La journée « Demain, je m’installe en Agriculture Biologique » avait lieu le 28 octobre dernier à la Maison familiale et rurale de Fougerolles. Coorganisée par la Chambre d’agriculture de Haute-Saône et le syndicat des agriculteurs bios, le GAB 70, elle a réuni une quarantaine de personnes, apprenants à la MFR et porteurs de projets venus s’informer sur les dispositifs d’accompagnement, les aides à l’installation spécifiques à l’AB, la démarche de conversion et plus largement l’environnement technico-économique de ce mode de production. Laetitia Fayard, conseillère agricole du service ODASEA, est intervenue à cette occasion pour présenter le dispositif d’accompagnement des projets d’installation, ainsi que la grille de modulation des aides accordées par les pouvoirs publics aux jeunes agriculteurs. « Selon les régions, les critères de modulation de ces aides diffèrent, car ils sont définis en fonction des priorités du schéma régional des structures : zone de montagne, agroécologie (dont l’agriculture biologique), filière à haute-valeur ajoutée (signes de qualité), emploi, coût de la reprise ou de la modernisation, hors-cadre familial… Dans notre département, la dotation aux jeunes agriculteurs a un montant moyen de 37 à 38 k€, un peu plus dans les circuits courts. 80% de ce montant est versé dans les six mois qui suivent l’installation, le solde au bout de cinq ans, après un contrôle administratif. »

Mise en relation, étude de marché, valeur de reprenabilité
La conseillère en a profité pour présenter les services proposés par l’ODASEA : mise en relation des cédants avec des candidats potentiels, expertise pour estimer la valeur des exploitations, études de faisabilité… « On s’aperçoit que si 95% des candidats cherchent une structure individuelle ou une association dans le cadre familial pour s’installer, 55% des offres diffusées dans le répertoire à l’installation que nous animons concernent une recherche d’associé. » L’engouement pour l’agriculture biologique se reflète aussi dans les tendances, avec plus de 50% des souhaits d’installation en AB (106 candidats sur 210 en 2019).
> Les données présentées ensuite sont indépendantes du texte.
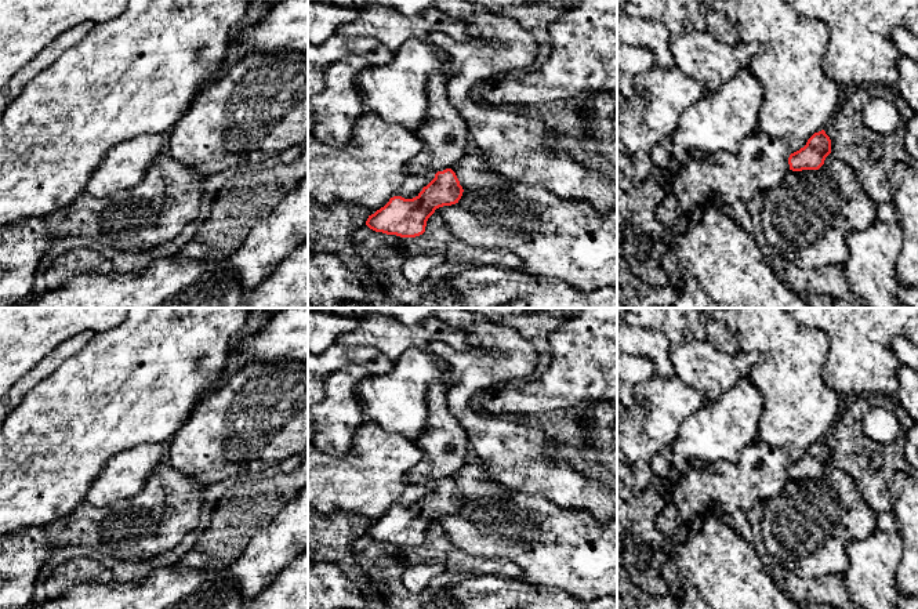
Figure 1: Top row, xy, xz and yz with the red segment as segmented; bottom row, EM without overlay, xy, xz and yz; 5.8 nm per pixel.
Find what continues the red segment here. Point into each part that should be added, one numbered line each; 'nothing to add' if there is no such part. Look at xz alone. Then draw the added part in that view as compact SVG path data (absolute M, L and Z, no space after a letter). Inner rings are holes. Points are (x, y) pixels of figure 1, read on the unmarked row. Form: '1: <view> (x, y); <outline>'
1: xz (445, 448); M443 374L431 381L428 387L425 431L413 441L421 452L421 458L407 471L407 483L453 478L472 456L467 431L447 406L447 391L453 385L454 380Z

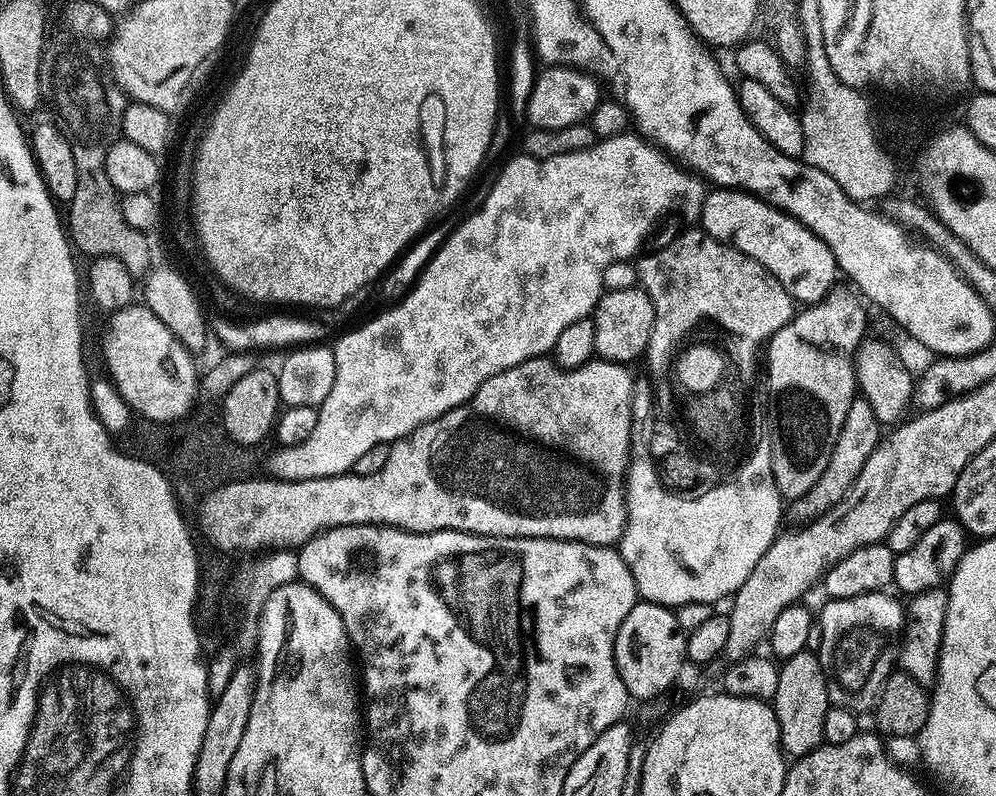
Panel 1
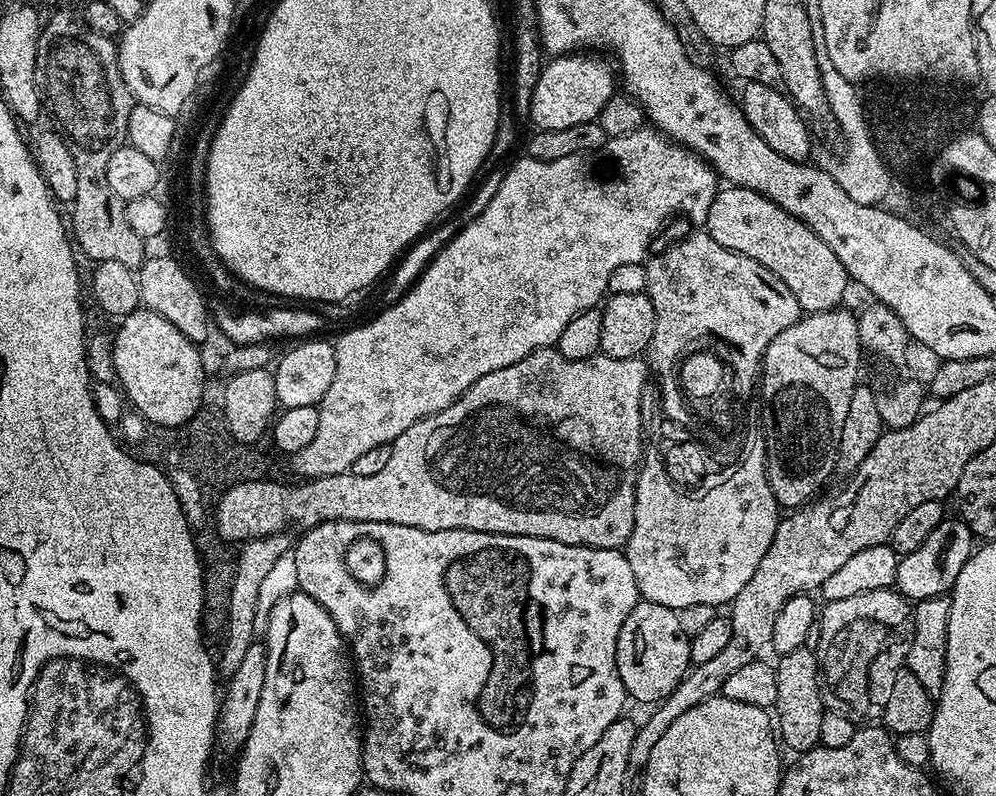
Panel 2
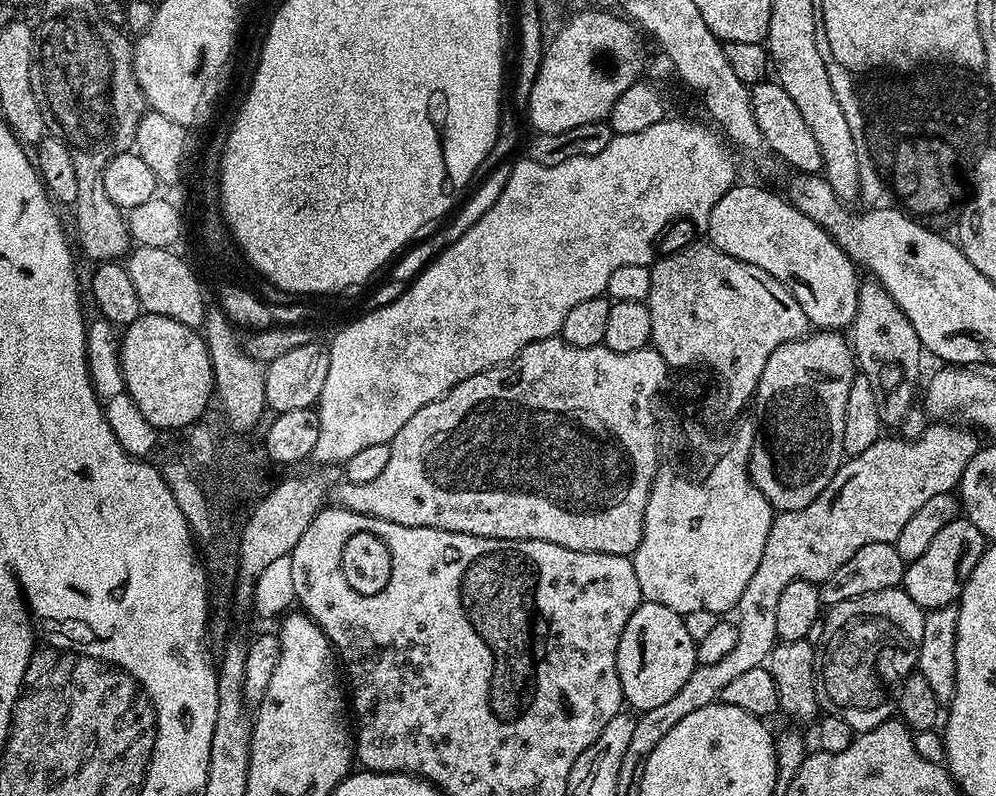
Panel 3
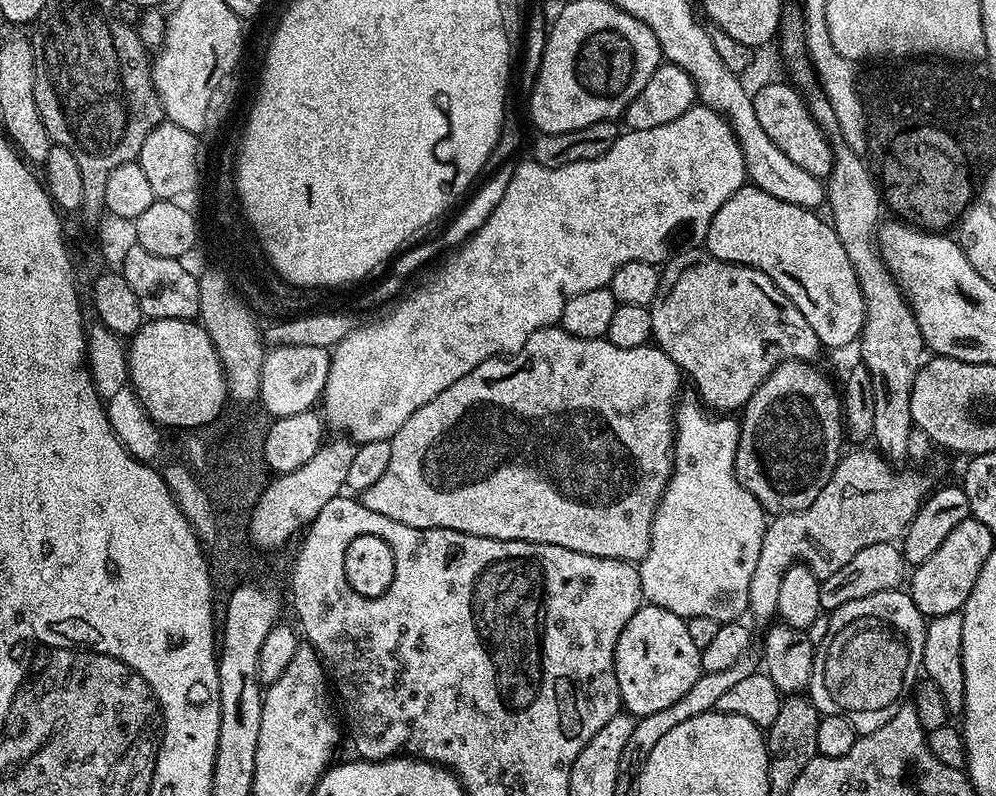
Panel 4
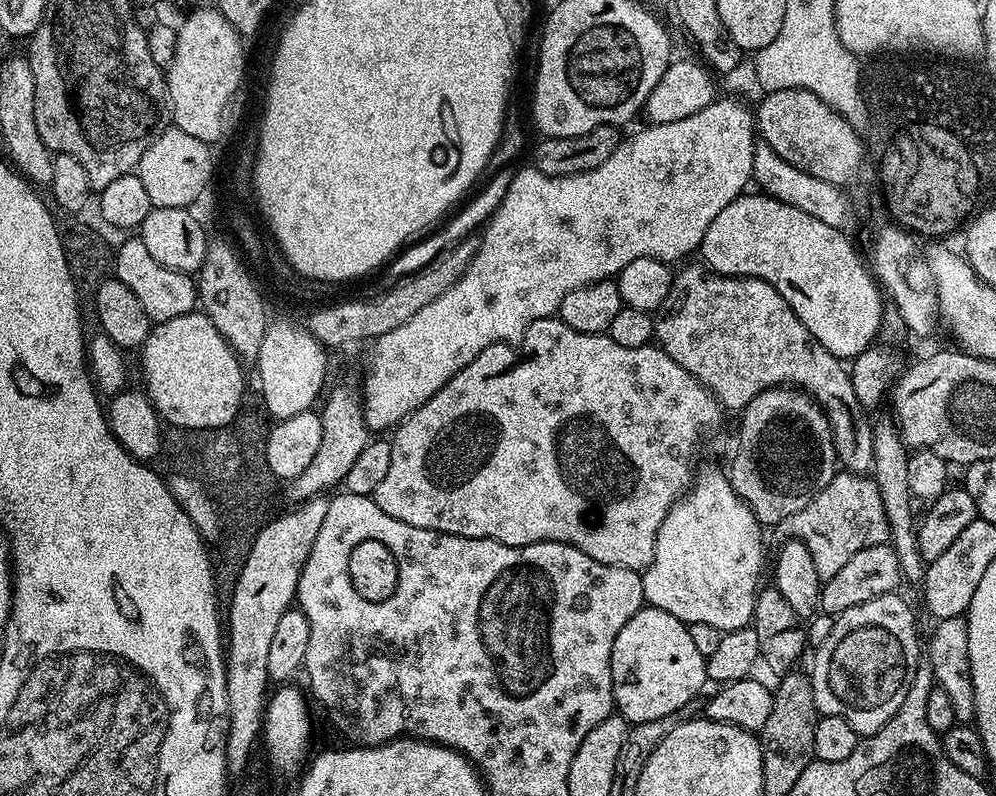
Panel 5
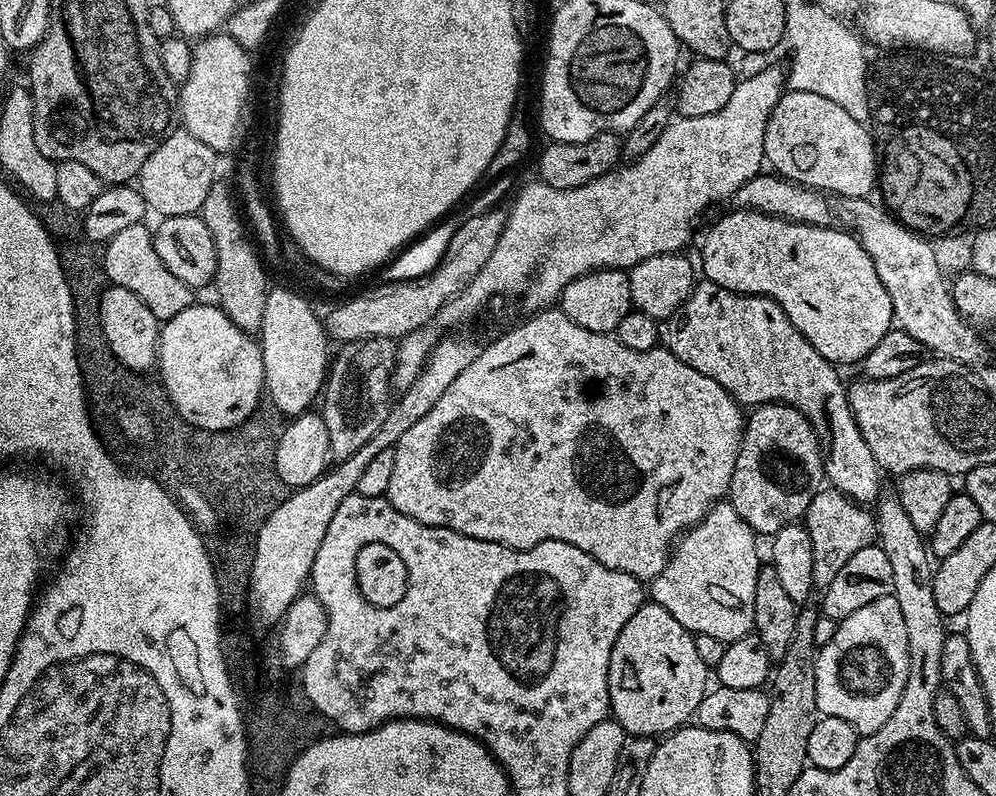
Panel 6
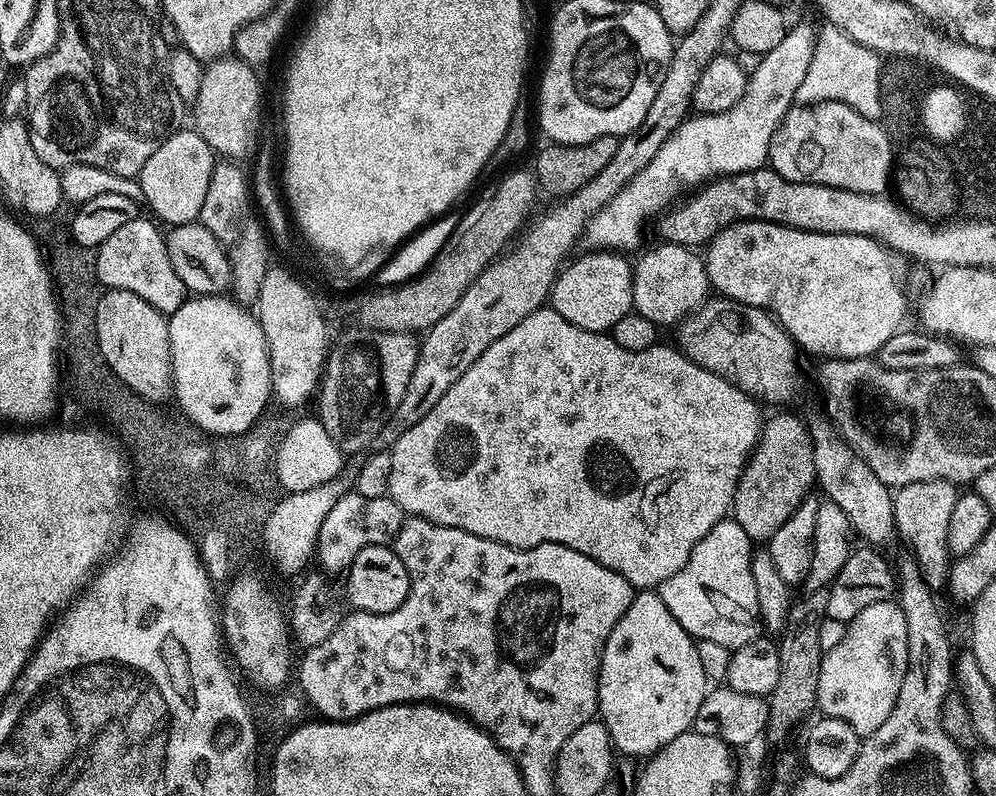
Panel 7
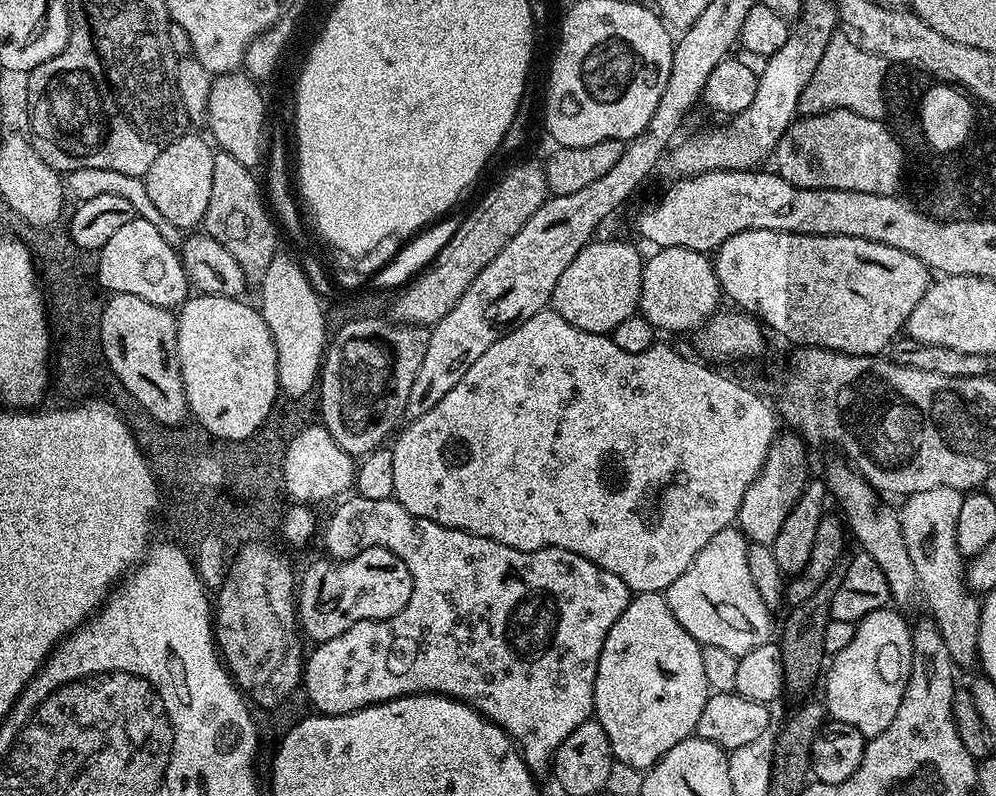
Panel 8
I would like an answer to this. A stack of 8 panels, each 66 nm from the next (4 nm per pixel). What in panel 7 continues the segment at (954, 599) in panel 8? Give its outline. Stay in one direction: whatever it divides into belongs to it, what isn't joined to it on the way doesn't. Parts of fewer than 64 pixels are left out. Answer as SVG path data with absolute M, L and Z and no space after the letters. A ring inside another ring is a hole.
M923 480L910 482L895 489L892 509L896 519L896 532L904 535L912 546L915 560L924 571L926 582L933 590L945 587L950 567L950 557L946 546L946 526L950 526L950 513L958 495L957 485L950 480Z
Concrètement, cela s’est traduit par 37 installation en 2020 et 40 en 2019.
Mickaël Grevillot, technicien en charge de l’agriculture biologique à la CA70 a précisé de son côté que les « fondamentaux » sont propices à l’installation en AB, dans toutes les productions. « C’est un marché en croissance depuis 20 ans, tiré par une demande croissante des consommateurs, qui font le choix d’acheter des produits bios d’abord pour leur santé, en second lieu pour la qualité et le goût des produits, puis viennent des motivations plus “éthiques”, comme l’environnement, le bien-être animal… », a-t-il exposé, avant de faire un focus sur la dynamique haut-saônoise, figure de proue du développement de la bio dans la grande région. « On a franchit la barre des 300 exploitations en bio, soit un doublement de l’effectif en 15 ans. Toutes les productions sont représentées (lait, viande, maraîchage, viticulture…). » Un succès qui s’explique en grande partie par la bonne intelligence des différents réseaux qui accompagnent le développement de l’agriculture biologique : les chambres d’agriculture, avec une vingtaine de techniciens en Bourgogne Franche-Comté, dont trois en Haute-Saône, Interbio, avec ses conseillers spécialisés par filières, et les syndicats départementaux…. Tels le GAB70, le syndicat des agrobiologistes de Haute-Saône, dont le président Vincent Eyer a explicité les missions. 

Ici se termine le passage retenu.